А Верея в «Девичьей» теперь разгадывается просто: именно в Верее жили Шестеркины летом 1901 года 53 .
В п е р в ы е: Брюсовские чтения 2018 года. Ереван, 2019. С. 30–47.
ДВИЖУЩИЙСЯ РЕБУС
Эпизод из переписки Валерия Брюсова 54
Переписка В.Я. Брюсова не раз становилась предметом самого пристального внимания исследователей. Опубликованы большие ее комплексы, постоянно публикуются отдельные письма, еще неопубликованные регулярно используются в литературе как о Брюсове, так и о его литературном и бытовом окружении.
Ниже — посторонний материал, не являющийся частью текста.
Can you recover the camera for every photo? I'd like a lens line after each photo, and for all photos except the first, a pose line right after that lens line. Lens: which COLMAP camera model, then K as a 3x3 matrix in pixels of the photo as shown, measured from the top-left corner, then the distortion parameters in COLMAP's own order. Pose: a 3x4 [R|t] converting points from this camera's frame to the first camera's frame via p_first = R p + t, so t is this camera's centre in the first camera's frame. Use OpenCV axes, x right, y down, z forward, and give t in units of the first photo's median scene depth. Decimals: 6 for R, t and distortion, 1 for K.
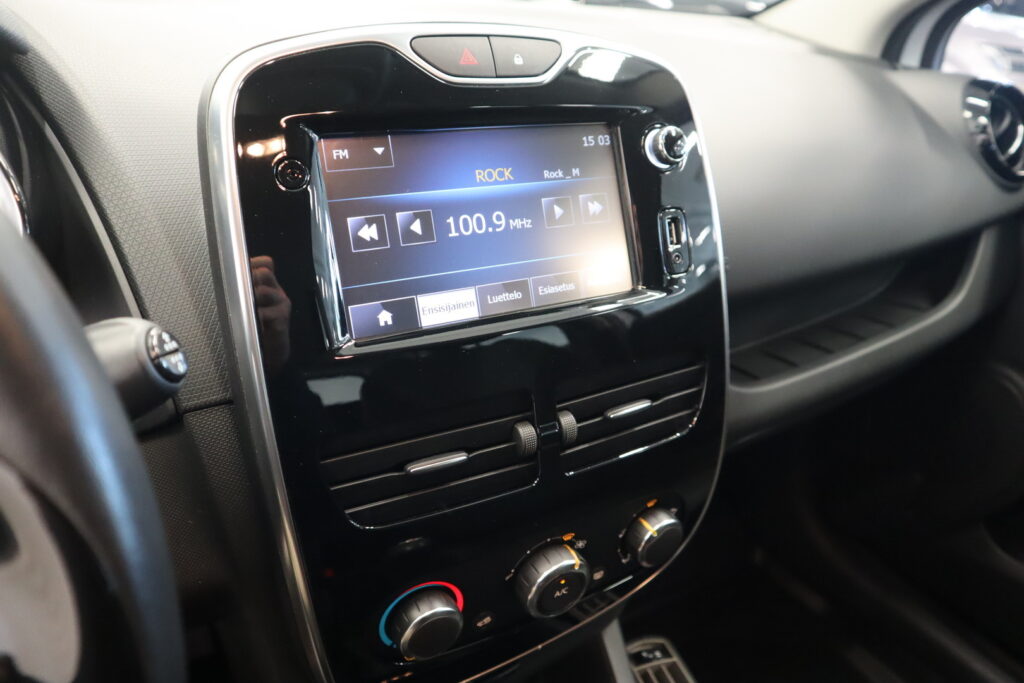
lens RADIAL K [[708.5, 0, 512.0], [0, 708.5, 341.5], [0, 0, 1]] dist [-0.126190, 0.080223]
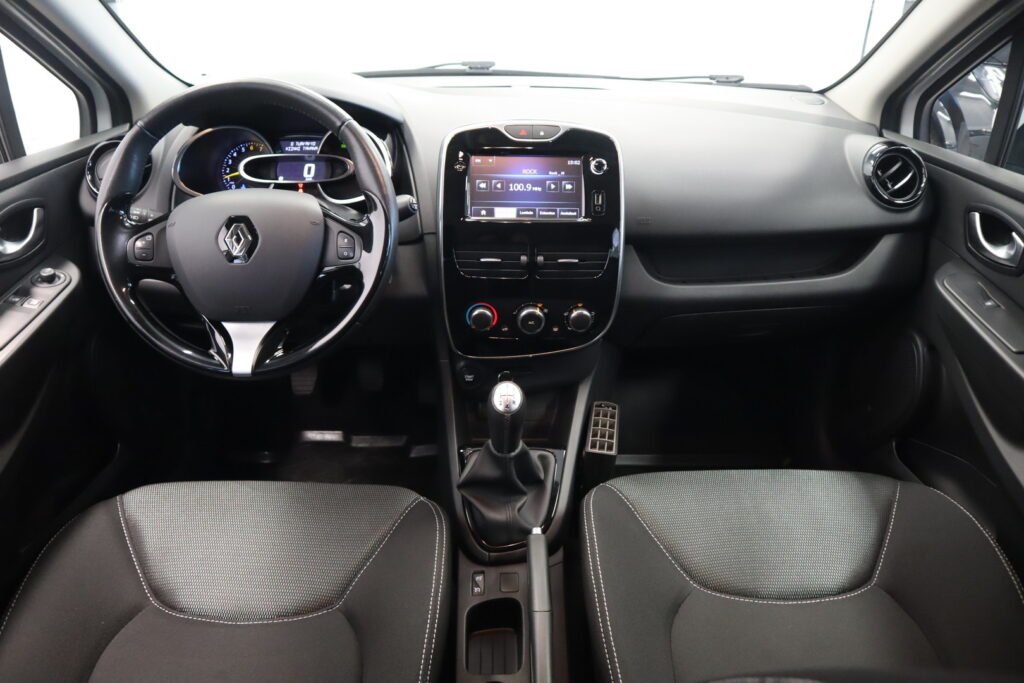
lens RADIAL K [[708.5, 0, 512.0], [0, 708.5, 341.5], [0, 0, 1]] dist [-0.126190, 0.080223]
pose [[0.883637, 0.173488, -0.434842, 1.303615], [-0.182339, 0.982997, 0.021656, 0.409891], [0.431206, 0.060152, 0.900246, -1.629762]]
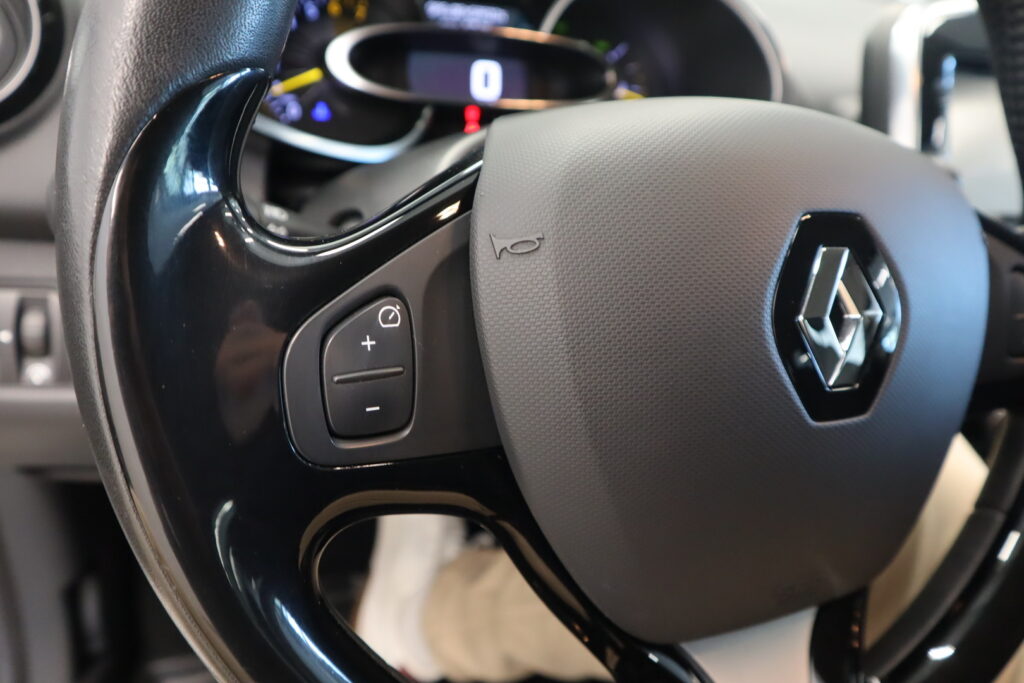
lens RADIAL K [[708.5, 0, 512.0], [0, 708.5, 341.5], [0, 0, 1]] dist [-0.126190, 0.080223]
pose [[0.987403, 0.132892, -0.085877, -0.864451], [-0.132195, 0.991128, 0.013777, 0.335233], [0.086946, -0.002251, 0.996210, -0.464413]]
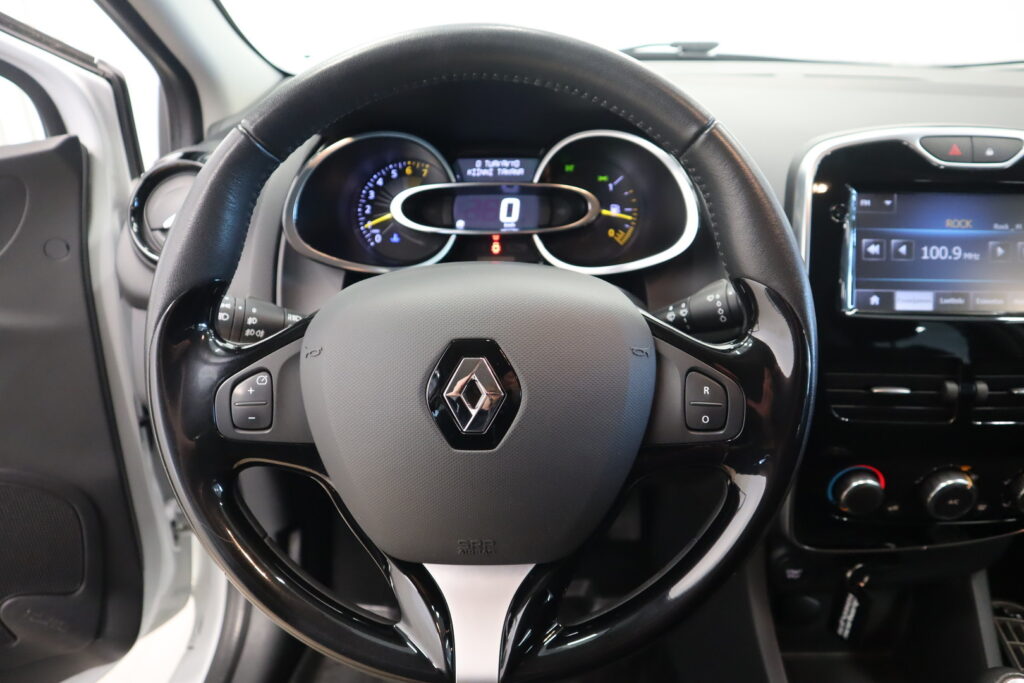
lens RADIAL K [[708.5, 0, 512.0], [0, 708.5, 341.5], [0, 0, 1]] dist [-0.126190, 0.080223]
pose [[0.858809, 0.170452, -0.483108, -0.104141], [-0.183771, 0.982764, 0.020056, 0.176647], [0.478200, 0.071557, 0.875331, -0.793579]]
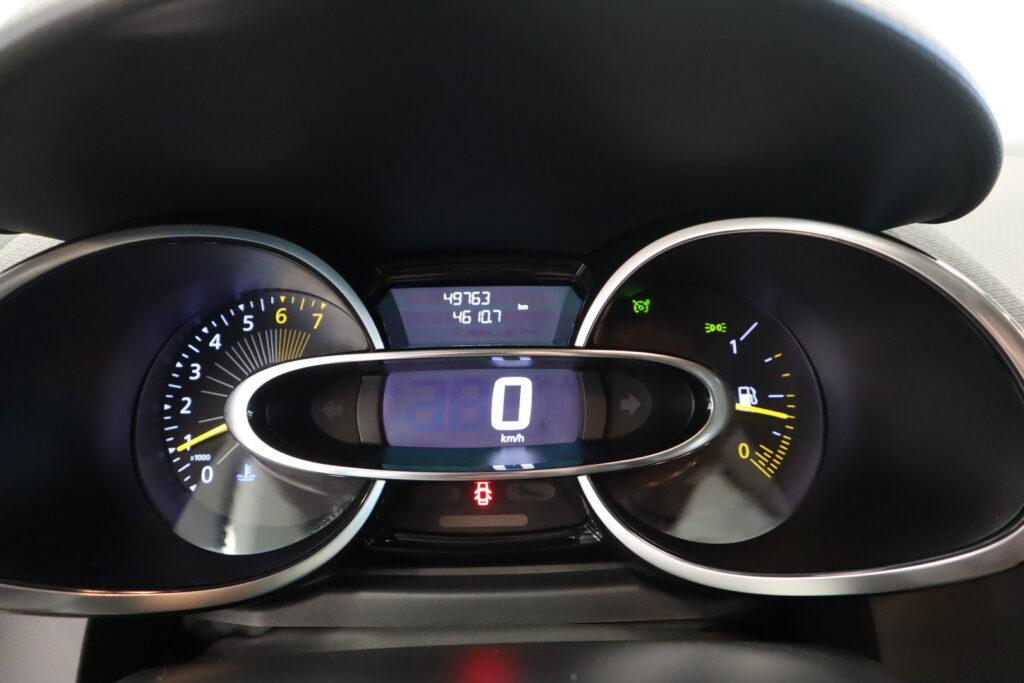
lens RADIAL K [[708.5, 0, 512.0], [0, 708.5, 341.5], [0, 0, 1]] dist [-0.126190, 0.080223]
pose [[0.882422, 0.089020, -0.461960, -0.716529], [-0.163504, 0.978755, -0.123714, -0.104009], [0.441133, 0.184700, 0.878230, 0.106834]]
В этой связи хочется поделиться некоторыми наблюдениями, которые никем, насколько мы знаем, не были сформулированы, но которые следует в той степени, в какой это окажется возможным, учитывать при публикации писем Брюсова и их интерпретации.
53
Летом 1903 г. Брюсовы жили на даче в Можайском уезде, и В.Я. побывал в Верее. Свидетельство этого – стихотворение «Я этот город Верею…» в альбоме А.А. Шестеркиной (частное собрание; текст предоставлен нам покойным Е.Е. Степановым), а также запись в цитированной выше «Канве автобиографии»: «Посещение Ани в Верее» (РГБ. Ф. 386. Карт. 1. Ед. хр. 1. Л. 33).
54
В работе использованы материалы, ранее ставшие основой публикации: К интерпретации брюсовской переписки / Вст. ст., коммент. и примеч. Н.А. Богомолова // Брюсовские чтения 2010 года. Ереван, 2011. С. 378–394. В ней, однако, была изменена модальность нашей первоначально представленной редакции статьи, направленной не на публикацию отдельных текстов, а на осмысление всей их совокупности. Полагаем, что восстановление первоначальных интенций делает настоящую работу вполне самостоятельной.